_TÂCHE A_. Dans le texte sur l'option « Environnement » d'Air France, quel supplément, en pourcentage du prix du billet, est indiqué pour l'option qui consiste à contribuer au développement de « carburants d'aviation durable » ?
_TÂCHE B_. Relevez toutes les personnes nommées au début du texte sur l'option « Environnement » d'Air France.
_TÂCHE C_. Poursuivez le texte sur l'option « Environnement » d'Air France à partir de sa dernière phrase.

_EXTRAIT FOURNI_.
########################################

Frédéric Berthelot, ingénieur déserteur en évolution professionnelle, membre de l’association les Ateliers Icare ; Charlène Fleury, militante climat ; Yoann Lafficher, ingénieur aéronautique, membre de l’association les Ateliers Icare ; Christophe Laratte, pilote de ligne, militant Europe Écologie-Les Verts (EELV), représentant syndical ; Romain Morizot, ingénieur aéronautique, membre de l’association les Ateliers Icare (suite du collectif Icare, membre du PAD).
Aujourd’hui, les avancées techniques et technologiques, en matière notamment de carburants alternatifs ou d’écopilotage, sont malheureusement loin d’être suffisantes pour permettre une réduction durable des émissions de gaz à effet de serre (GES) de l’aviation. D’où notre surprise quand nous avons découvert qu’Air France proposait à ses passagers de supprimer les émissions de GES des vols… via une simple option « Environnement ».
En effet, une fois le billet choisi, Air France invite son client, moyennant finances, à annuler ou à diminuer fortement les conséquences négatives de son vol :
- en plantant « assez d’arbres » pour absorber autant de CO2 que son vol en émet (4 % supplémentaires du prix du billet) ;
- en associant reforestation et une part faible de développement de « carburants d’aviation durable » — SAF en anglais, nous préférons l’expression de « carburants alternatifs » — (entre 5 et 7 % supplémentaires du prix du billet) ;
- ou en contribuant au développement de « carburants d’aviation durable » (à hauteur de 80 % supplémentaires du prix du billet). Une option accessible aux grands consommateurs d’avions, mais très chère pour le commun des mortels, car la production de SAF est très coûteuse, entre 3 et 7 fois plus que le kérosène classique selon qu’il s’agit de carburants biosourcés ou de synthèse.
À chaque proposition correspond une infographie avec, d’une part, les émissions de CO2 induites par le vol selon Air France et, de l’autre, « le CO2 absorbé avec la reforestation » et « le CO2 en moins avec les SAF ». C’est très séduisant, car cela nous fait croire que l’on peut prendre l’avion sans émettre de CO2 en payant une simple option, or, c’est totalement faux.

L’option qui cache la forêt (de gaz à effet de serre)
L’option « Environnement » d’Air France induit en erreur les voyageurs pour plusieurs raisons.
- 1. Dans le cas de l’option reforestation, la compensation est présentée comme une absorption nette des émissions de CO2 du vol. C’est inexact car cette dernière dépend de nombreux facteurs, comme le choix des projets de reforestation, le suivi de ces projets et leur durabilité, qui ne sont pas indiqués dans l’application.
De plus, le coût bas de l’opération (moins de 4 % du prix du voyage) laisse penser que la compensation est quelque chose de peu onéreux, de simple et d’efficace alors que c’est tout le contraire, les scientifiques recommandent même de ne l’utiliser qu’en dernier recours, pour des émissions que l’on n’aurait pas réussi à réduire, tels deux experts du Groupe d’experts intergouvernemental sur l’évolution du climat (Giec), en juillet 2020, à Air France.

########################################

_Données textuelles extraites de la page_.
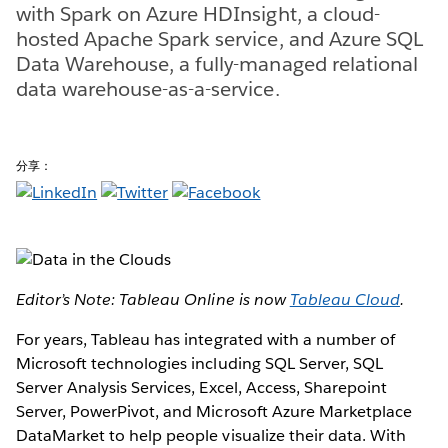
with Spark on Azure HDInsight, a cloud-
hosted Apache Spark service, and Azure SQL
Data Warehouse, a fully-managed relational
data warehouse-as-a-service.
分享：
Editor’s Note: Tableau Online is now
Tableau Cloud
.
For years, Tableau has integrated with a number of
Microsoft technologies including SQL Server, SQL
Server Analysis Services, Excel, Access, Sharepoint
Server, PowerPivot, and Microsoft Azure Marketplace
DataMarket to help people visualize their data. With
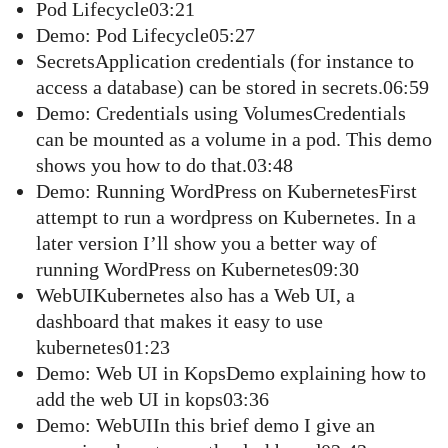
Pod Lifecycle03:21
Demo: Pod Lifecycle05:27
SecretsApplication credentials (for instance to
access a database) can be stored in secrets.06:59
Demo: Credentials using VolumesCredentials
can be mounted as a volume in a pod. This demo
shows you how to do that.03:48
Demo: Running WordPress on KubernetesFirst
attempt to run a wordpress on Kubernetes. In a
later version I’ll show you a better way of
running WordPress on Kubernetes09:30
WebUIKubernetes also has a Web UI, a
dashboard that makes it easy to use
kubernetes01:23
Demo: Web UI in KopsDemo explaining how to
add the web UI in kops03:36
Demo: WebUIIn this brief demo I give an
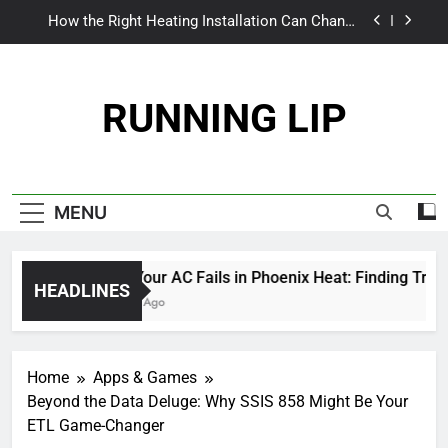
Skip
The World Inside the Wings: Exploring Jetliner
to
Cabins
content
From Patchy to Pristine: Why Your Myrtle Beach
Lawn Craves More Than Just a Quick Mow
RUNNING LIP
When Your AC Fails in Phoenix Heat: Finding
Trust, Not Just Tools
How the Right Heating Installation Can Change
Everything This Winter
The World Inside the Wings: Exploring Jetliner
MENU
Cabins
From Patchy to Pristine: Why Your Myrtle Beach
Lawn Craves More Than Just a Quick Mow
When Your AC Fails in Phoenix Heat: Finding Trust, N
HEADLINES
6 Months Ago
Home
Apps & Games
Beyond the Data Deluge: Why SSIS 858 Might Be Your
ETL Game-Changer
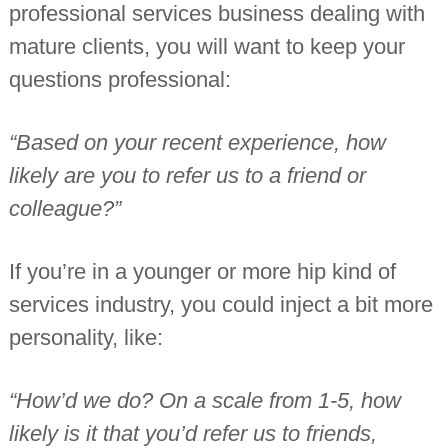
professional services business dealing with
mature clients, you will want to keep your
questions professional:
“Based on your recent experience, how
likely are you to refer us to a friend or
colleague?”
If you’re in a younger or more hip kind of
services industry, you could inject a bit more
personality, like:
“How’d we do? On a scale from 1-5, how
likely is it that you’d refer us to friends,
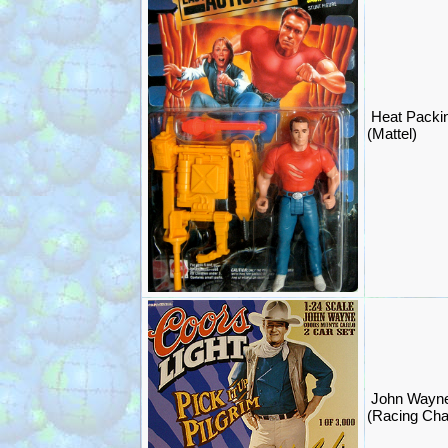
Heat Packin
(Mattel)
John Wayn
(Racing Ch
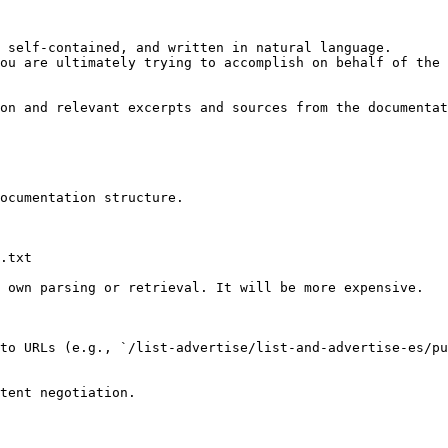
 self-contained, and written in natural language.

ou are ultimately trying to accomplish on behalf of the 
on and relevant excerpts and sources from the documentat
ocumentation structure.

.txt

 own parsing or retrieval. It will be more expensive.

to URLs (e.g., `/list-advertise/list-and-advertise-es/pu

########################################

_RÉSULTAT A_. 80 % supplémentaires du prix du billet.

_RÉSULTAT B_.
- Frédéric Berthelot
- Charlène Fleury
- Yoann Lafficher
- Christophe Laratte
- Romain Morizot

_RÉSULTAT C_.
Cette pratique relève de ce que la communauté all4trees appelle le « #treewashing », qui fait de « l’arbre une caution verte à prix cassé, pour des entreprises qui refusent de s’engager face à l’urgence climatique ». Son grand dommage est aussi de faire oublier que certains vols de confort peuvent et doivent être évités.
- 2. Air France propose de contribuer au développement des carburants d’aviation alternatifs, SAF comme elle l’écrit. C’est une intention a priori louable, mais très discutable puisque ces carburants sont aujourd’hui très critiqués du fait de leur contribution à la déforestation. En outre, même si ces carburants alternatifs étaient disponibles, ils ne pourraient être utilisés qu’à 50 % de la capacité des réservoirs des avions, car les moteurs ne sont pas encore certifiés pour un taux supérieur.
Par ailleurs, la compagnie vous présente l’option SAF comme une réduction nette (de l’ordre de 100 %) des émissions du vol — tant de kilos de CO2 en moins grâce aux SAF —, ce qui là aussi est faux : contribuer au développement futur des énergies biosourcées ou de synthèse ne peut permettre de réduire les émissions de gaz à effet de serre dues à un vol réalisé aujourd’hui.
Actuellement, le mix énergétique étant de 1 % de SAF et 99 % de kérosène classique, il permet de réduire de 0,4 % au maximum l’impact de votre vol sur le climat. Nous sommes donc bien loin des 100 %…
« L’avion pollue, et le seul levier efficace pour réduire son impact est d’en limiter l’usage »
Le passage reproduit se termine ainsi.